*Goal of the exercise*. Rewrite the material below so that each "common name" becomes "vernacular name", with all other text left as it is.

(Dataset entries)

..........

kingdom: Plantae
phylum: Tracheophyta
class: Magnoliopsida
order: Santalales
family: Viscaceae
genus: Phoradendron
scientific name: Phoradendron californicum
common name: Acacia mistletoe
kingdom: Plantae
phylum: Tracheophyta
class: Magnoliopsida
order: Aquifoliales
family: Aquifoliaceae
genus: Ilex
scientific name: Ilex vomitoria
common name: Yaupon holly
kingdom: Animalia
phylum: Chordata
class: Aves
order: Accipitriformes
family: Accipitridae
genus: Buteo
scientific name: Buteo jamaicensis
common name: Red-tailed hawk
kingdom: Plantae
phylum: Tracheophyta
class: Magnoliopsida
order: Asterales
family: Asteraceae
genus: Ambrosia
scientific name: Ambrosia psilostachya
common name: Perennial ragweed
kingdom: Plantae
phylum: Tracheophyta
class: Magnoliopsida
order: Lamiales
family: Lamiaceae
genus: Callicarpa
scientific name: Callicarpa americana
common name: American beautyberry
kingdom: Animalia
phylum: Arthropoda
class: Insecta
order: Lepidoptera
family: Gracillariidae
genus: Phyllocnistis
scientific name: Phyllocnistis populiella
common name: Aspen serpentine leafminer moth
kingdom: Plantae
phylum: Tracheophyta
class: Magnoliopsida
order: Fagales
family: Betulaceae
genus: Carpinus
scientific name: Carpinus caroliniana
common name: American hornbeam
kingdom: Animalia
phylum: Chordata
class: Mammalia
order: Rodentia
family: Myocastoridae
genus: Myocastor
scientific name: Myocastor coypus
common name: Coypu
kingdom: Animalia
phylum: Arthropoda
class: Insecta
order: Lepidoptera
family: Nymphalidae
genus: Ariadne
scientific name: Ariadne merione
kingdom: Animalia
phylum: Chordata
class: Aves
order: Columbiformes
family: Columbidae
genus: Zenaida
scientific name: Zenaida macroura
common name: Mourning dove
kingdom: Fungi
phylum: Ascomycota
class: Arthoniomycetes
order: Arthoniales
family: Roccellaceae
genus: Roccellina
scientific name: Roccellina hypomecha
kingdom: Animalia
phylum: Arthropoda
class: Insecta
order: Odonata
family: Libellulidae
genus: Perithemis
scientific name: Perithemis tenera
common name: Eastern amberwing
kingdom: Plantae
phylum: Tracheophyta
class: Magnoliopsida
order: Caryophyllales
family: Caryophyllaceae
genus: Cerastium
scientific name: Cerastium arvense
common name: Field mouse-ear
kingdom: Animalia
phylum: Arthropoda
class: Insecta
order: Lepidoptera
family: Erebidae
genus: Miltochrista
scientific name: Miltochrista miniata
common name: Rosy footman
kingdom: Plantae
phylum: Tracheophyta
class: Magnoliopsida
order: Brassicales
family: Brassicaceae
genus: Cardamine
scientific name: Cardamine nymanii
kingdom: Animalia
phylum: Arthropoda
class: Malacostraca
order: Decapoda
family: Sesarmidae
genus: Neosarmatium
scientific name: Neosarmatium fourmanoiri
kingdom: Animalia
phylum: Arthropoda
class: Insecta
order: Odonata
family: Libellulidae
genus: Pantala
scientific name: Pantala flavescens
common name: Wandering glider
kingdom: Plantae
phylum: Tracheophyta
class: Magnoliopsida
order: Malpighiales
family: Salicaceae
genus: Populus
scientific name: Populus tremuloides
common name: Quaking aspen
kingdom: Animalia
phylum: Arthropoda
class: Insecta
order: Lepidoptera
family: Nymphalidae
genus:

..........

*Result*.
kingdom: Plantae
phylum: Tracheophyta
class: Magnoliopsida
order: Santalales
family: Viscaceae
genus: Phoradendron
scientific name: Phoradendron californicum
vernacular name: Acacia mistletoe
kingdom: Plantae
phylum: Tracheophyta
class: Magnoliopsida
order: Aquifoliales
family: Aquifoliaceae
genus: Ilex
scientific name: Ilex vomitoria
vernacular name: Yaupon holly
kingdom: Animalia
phylum: Chordata
class: Aves
order: Accipitriformes
family: Accipitridae
genus: Buteo
scientific name: Buteo jamaicensis
vernacular name: Red-tailed hawk
kingdom: Plantae
phylum: Tracheophyta
class: Magnoliopsida
order: Asterales
family: Asteraceae
genus: Ambrosia
scientific name: Ambrosia psilostachya
vernacular name: Perennial ragweed
kingdom: Plantae
phylum: Tracheophyta
class: Magnoliopsida
order: Lamiales
family: Lamiaceae
genus: Callicarpa
scientific name: Callicarpa americana
vernacular name: American beautyberry
kingdom: Animalia
phylum: Arthropoda
class: Insecta
order: Lepidoptera
family: Gracillariidae
genus: Phyllocnistis
scientific name: Phyllocnistis populiella
vernacular name: Aspen serpentine leafminer moth
kingdom: Plantae
phylum: Tracheophyta
class: Magnoliopsida
order: Fagales
family: Betulaceae
genus: Carpinus
scientific name: Carpinus caroliniana
vernacular name: American hornbeam
kingdom: Animalia
phylum: Chordata
class: Mammalia
order: Rodentia
family: Myocastoridae
genus: Myocastor
scientific name: Myocastor coypus
vernacular name: Coypu
kingdom: Animalia
phylum: Arthropoda
class: Insecta
order: Lepidoptera
family: Nymphalidae
genus: Ariadne
scientific name: Ariadne merione
kingdom: Animalia
phylum: Chordata
class: Aves
order: Columbiformes
family: Columbidae
genus: Zenaida
scientific name: Zenaida macroura
vernacular name: Mourning dove
kingdom: Fungi
phylum: Ascomycota
class: Arthoniomycetes
order: Arthoniales
family: Roccellaceae
genus: Roccellina
scientific name: Roccellina hypomecha
kingdom: Animalia
phylum: Arthropoda
class: Insecta
order: Odonata
family: Libellulidae
genus: Perithemis
scientific name: Perithemis tenera
vernacular name: Eastern amberwing
kingdom: Plantae
phylum: Tracheophyta
class: Magnoliopsida
order: Caryophyllales
family: Caryophyllaceae
genus: Cerastium
scientific name: Cerastium arvense
vernacular name: Field mouse-ear
kingdom: Animalia
phylum: Arthropoda
class: Insecta
order: Lepidoptera
family: Erebidae
genus: Miltochrista
scientific name: Miltochrista miniata
vernacular name: Rosy footman
kingdom: Plantae
phylum: Tracheophyta
class: Magnoliopsida
order: Brassicales
family: Brassicaceae
genus: Cardamine
scientific name: Cardamine nymanii
kingdom: Animalia
phylum: Arthropoda
class: Malacostraca
order: Decapoda
family: Sesarmidae
genus: Neosarmatium
scientific name: Neosarmatium fourmanoiri
kingdom: Animalia
phylum: Arthropoda
class: Insecta
order: Odonata
family: Libellulidae
genus: Pantala
scientific name: Pantala flavescens
vernacular name: Wandering glider
kingdom: Plantae
phylum: Tracheophyta
class: Magnoliopsida
order: Malpighiales
family: Salicaceae
genus: Populus
scientific name: Populus tremuloides
vernacular name: Quaking aspen
kingdom: Animalia
phylum: Arthropoda
class: Insecta
order: Lepidoptera
family: Nymphalidae
genus:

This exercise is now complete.